En ningún momento quiero emular las maravillosas greguerías de Ramón Gómez de la Serna pero un día me salieron así y aquí están mis Breverías.
- El Monasterio es piedra sobre piedra, como la Iglesia que le hizo Jesús a Pedro.
- Cuando le hicieron la acupuntura se dejaron las agujas olvidadas y hoy se utilizan de pararrayos.
- San Lorenzo es dulce de leche de vacas; de frutas agustinianas y de morcilla del Canguro, que no sólo Australia vive de este animal saltarín y con su “Cochecito Jané” en la tripa.
- No es racista. Conviven bizcotelas blancas y negras sin problemas.
- Es andaluz de los Quintero, militar de los Carrero y taurino de los Pérez Tabernero.

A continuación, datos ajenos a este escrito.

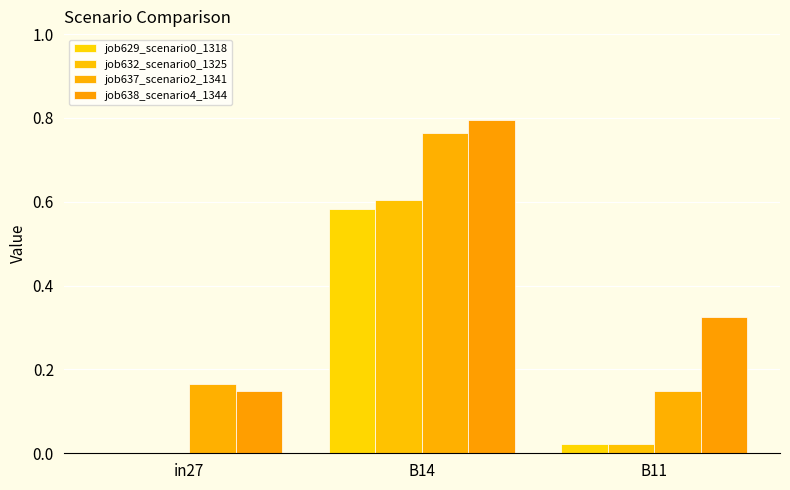

Which label corresponds to the smallest value in the chart?

in27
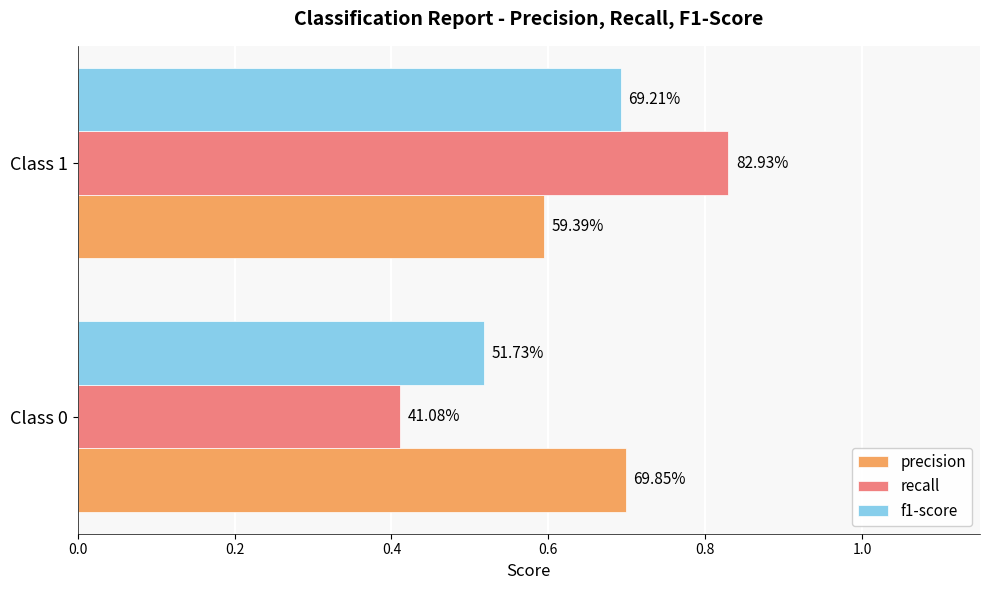

What is the sum of all f1-score values?

1.2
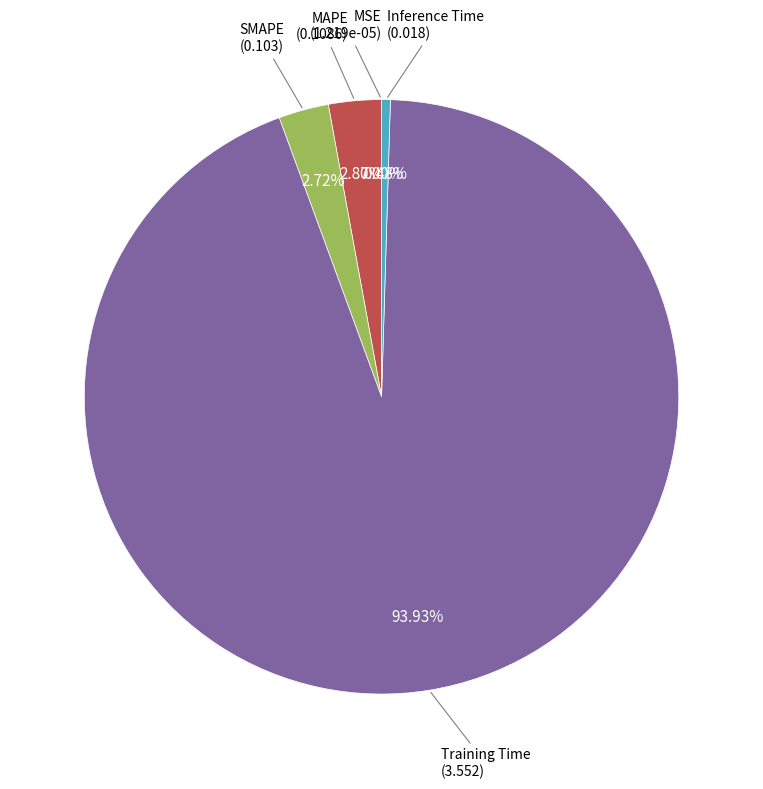

Does any single category account for the majority?

Yes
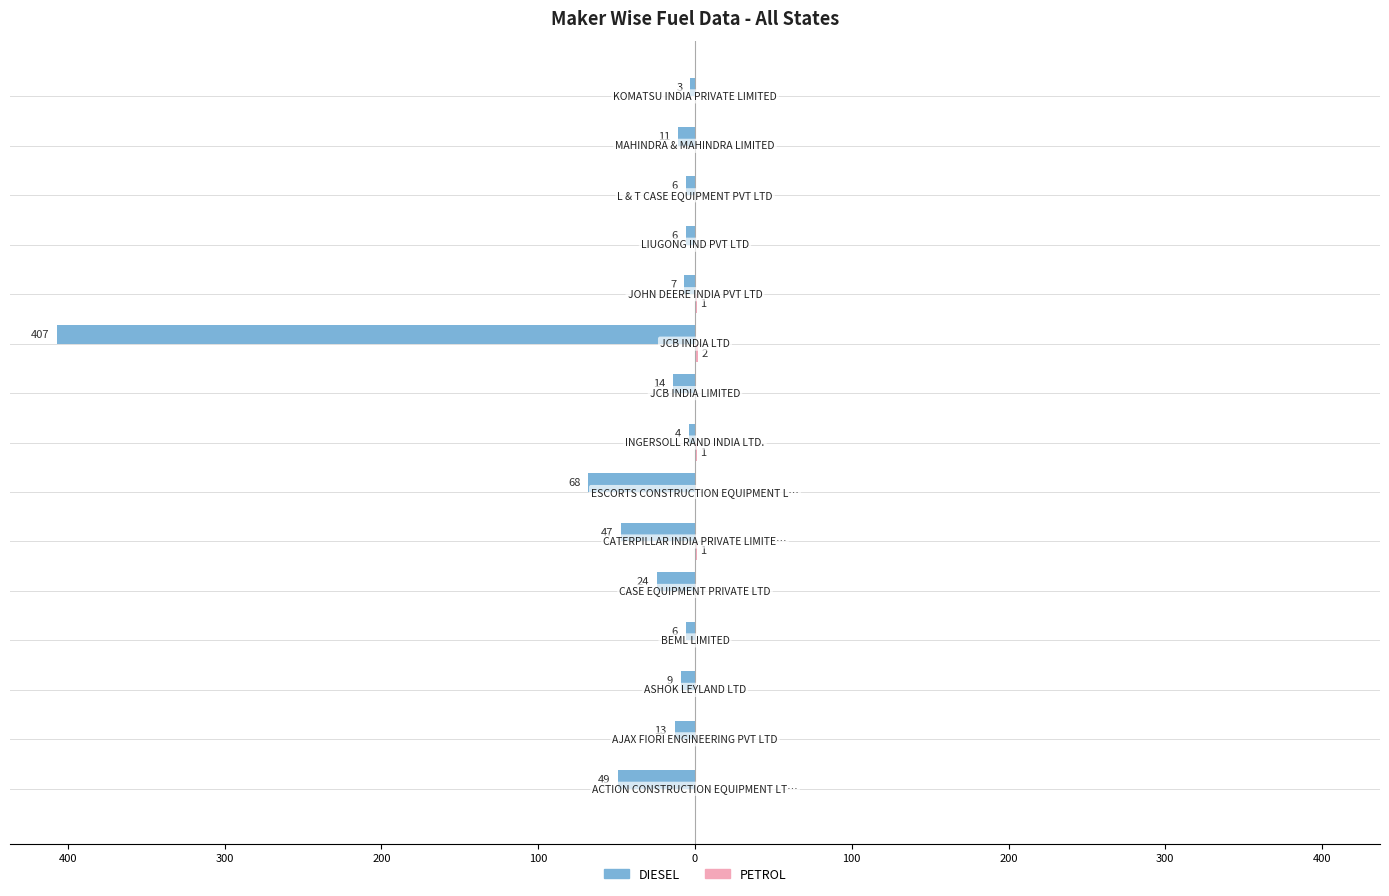

Reading left to right, extract all data points from this chart.

DIESEL: -49	-13	-9	-6	-24	-47	-68	-4	-14	-407	-7	-6	-6	-11	-3
PETROL: 0	0	0	0	0	1	0	1	0	2	1	0	0	0	0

- Al Escorial le falta San Lorenzo para ser hermanos del mismo padre.
- Los dos Escoriales, el de Arriba y el de Abajo, suben y bajan por la misma escalera de la Estación.
- Los dos Escoriales son como dos hermanos pequeños que no quieren jugar juntos
- El Monasterio siempre viste igual, sólo tiene un traje de cuarzo, feldespato y mica. Sólo se viste de gala, algunos días especiales.
- No me tapéis los raíles del tranvía. Dejarlos para que mis nietos me pregunten que hacen ahí.
- La calle de Los Soportales, es la única del pueblo con paraguas de granito.
- Felipe II quiso hacer un Monasterio y le salió un rascacielos tumbado sobre la playa granítica de la Lonja.
- Las fachadas del Monasterio son como planos quesos de Gruyere, con agujeros cerrados y pintados de verde.
- Cuando la torre del Cimborrio del Monasterio abre la boca, se le ve un diente de oro.
- El Patio de la Basílica del Monasterio es una baraja de Heraclio Fournier, pero con seis Reyes.
- Felipe II cerraba mal los grifos del Palacio y por eso siempre tenía gota.
- Siempre que voy a El Escorial me llevo una bombona de aire viciado, para no ahogarme con el aire puro.
- Muchas veces me he figurado el Monasterio, coronado con la Cruz de los Caídos.
- La Plaza del Ayuntamiento en lugar de vísceras, tiene coches en su interior.
- La Lonja no tiene árboles porque darían hojas de granito.
- El Panteón es el Tanatorio perenne de la Realeza.
- El Crucero de la Ermita, por el que todos los segundos domingos de septiembre pasa la Virgen de Gracia, lo regaló Bonifacio Cuena un día que se quedó de piedra.
- Los dos pueblos hablan mal uno del otro porque sólo les separa media lengua.
- Un día en el Rastro, un gitano me vendió 50 kilómetros de carretera; aparecí en San Lorenzo y me quedé.
- Me subí a una torre del Monasterio y me puse a jugar a Las Damas.
- Una modista que tiene su taller en el Carmelo, pone un cartel que dice “Alta costura”
- Es tan dura la cuesta de Grimaldi, que han puesto una cantina para reponer fuerzas.